I sure hope so. Let’s see: we had the Opening Ceremony “Last Supper” thing, the “don’t photograph beautiful and sexy female athletes so they look beautiful and sexy” silliness, the announcer who was sacked for evoking a mild female stereotype that is sort-of accurate, the intersex boxer thing, the Australian breakdancer, and now Curmie examines the bitter women’s gymnastics scoring controversy over mini-points that are completely subjective anyway.

I am truly grateful, because I was going to have to post on this if he didn’t. And if I needed any more validation of my position that the Olympics are a bad, corrupt joke and not worth my time (I don’t), Curmie just supplied it.]

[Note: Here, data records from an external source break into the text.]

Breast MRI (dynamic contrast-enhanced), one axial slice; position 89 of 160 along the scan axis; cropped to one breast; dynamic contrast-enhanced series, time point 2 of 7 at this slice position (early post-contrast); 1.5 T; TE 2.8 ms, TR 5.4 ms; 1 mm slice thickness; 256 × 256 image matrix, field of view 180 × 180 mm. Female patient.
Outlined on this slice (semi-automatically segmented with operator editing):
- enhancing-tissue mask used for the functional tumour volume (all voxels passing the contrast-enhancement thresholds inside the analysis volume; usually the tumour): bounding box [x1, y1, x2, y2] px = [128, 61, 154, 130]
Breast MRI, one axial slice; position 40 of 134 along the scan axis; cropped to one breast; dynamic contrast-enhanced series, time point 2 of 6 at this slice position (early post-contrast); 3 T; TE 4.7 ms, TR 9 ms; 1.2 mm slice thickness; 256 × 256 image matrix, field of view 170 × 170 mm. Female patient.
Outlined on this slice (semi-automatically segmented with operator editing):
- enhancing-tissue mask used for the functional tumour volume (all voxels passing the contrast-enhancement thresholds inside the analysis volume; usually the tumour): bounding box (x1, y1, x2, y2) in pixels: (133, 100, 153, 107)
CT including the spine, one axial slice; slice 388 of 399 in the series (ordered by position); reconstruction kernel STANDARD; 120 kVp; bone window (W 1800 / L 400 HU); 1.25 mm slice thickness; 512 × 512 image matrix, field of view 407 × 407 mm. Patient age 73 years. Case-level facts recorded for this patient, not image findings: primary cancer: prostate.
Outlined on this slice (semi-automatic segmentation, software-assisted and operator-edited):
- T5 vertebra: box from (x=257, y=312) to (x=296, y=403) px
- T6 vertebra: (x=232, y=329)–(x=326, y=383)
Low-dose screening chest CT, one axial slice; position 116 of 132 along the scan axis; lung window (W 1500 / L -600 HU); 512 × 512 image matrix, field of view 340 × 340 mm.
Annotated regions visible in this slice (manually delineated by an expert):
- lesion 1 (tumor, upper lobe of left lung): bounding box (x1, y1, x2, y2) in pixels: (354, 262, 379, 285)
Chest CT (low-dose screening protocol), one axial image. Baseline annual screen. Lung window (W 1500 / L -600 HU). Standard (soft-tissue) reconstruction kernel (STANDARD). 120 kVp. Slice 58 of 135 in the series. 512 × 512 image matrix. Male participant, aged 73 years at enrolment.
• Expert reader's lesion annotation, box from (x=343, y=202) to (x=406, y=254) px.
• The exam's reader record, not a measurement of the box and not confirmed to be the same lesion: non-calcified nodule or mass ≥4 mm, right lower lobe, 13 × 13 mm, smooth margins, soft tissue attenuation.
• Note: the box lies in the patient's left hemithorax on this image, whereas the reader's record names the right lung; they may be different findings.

The three women you see pictured at the top of the page currently stand in the third (i.e., bronze medal), fourth, and fifth positions in the Olympics final in the women’s floor exercise. You see them from top to bottom in their relative positions as I write this; whether those will be the final final rankings remains to be seen.

Anyway, from the top down we see Romania’s Ana Bărbosu and Sabrina Maneca-Voinea, and the US’s Jordan Chiles.  Each of them has reason to believe that she—and she alone—should be the bronze medalist.  But a series of judges’ fuck-ups (apologies for the language, but there is no other adequate term) have resulted in a brouhaha that makes clear that whatever the NCAA or FIFA may do, the IOC isn’t going to give up its title as Most Corrupt and Incompetent Sports Organization without a fight.  But wait!  Who’s that coming up on the outside?  It’s the Tribunal Arbitral du Sport (Court of Arbitration for Sport), or TAS,  staking their claim, and they’re backing it up with hubristic posturing!  It’s coming down to the wire, and it’s anybody’s race!

I have already made clear  my distaste for sports which rely on the subjective opinions of judges rather than on some objective criterion.  Yes, referees can make mistakes, but at least we know that the team that scores the most points will win, as will the swimmer who touches the wall first or whoever throws the thing the farthest.  In these events, it’s clear: the US won a gold medal in the 100m sprint because a photograph made it clear that Noah Lyles’s torso crossed the finish line .005 seconds before Kishane Thompson’s did.  The US women’s basketball team also narrowly won gold, beating the French team by a single point because on the last play of the game the home team’s player had her toe on the three-point line instead of just outside it.

Those close finishes seem more arbitrary when there’s no objective way of distinguishing between the performances.  It’s also true that gymnastics is second only to figure skating in terms of judges giving credit to established stars just because they’re established. 

But let’s assume for the moment that the judges’ votes in the floor exercise, though subjective, were both informed and honest.  If you were to ask a dozen experts which of the three women discussed here was the “best,” I’m betting that all three would get at least two votes apiece, but ultimately that’s irrelevant to the current situation.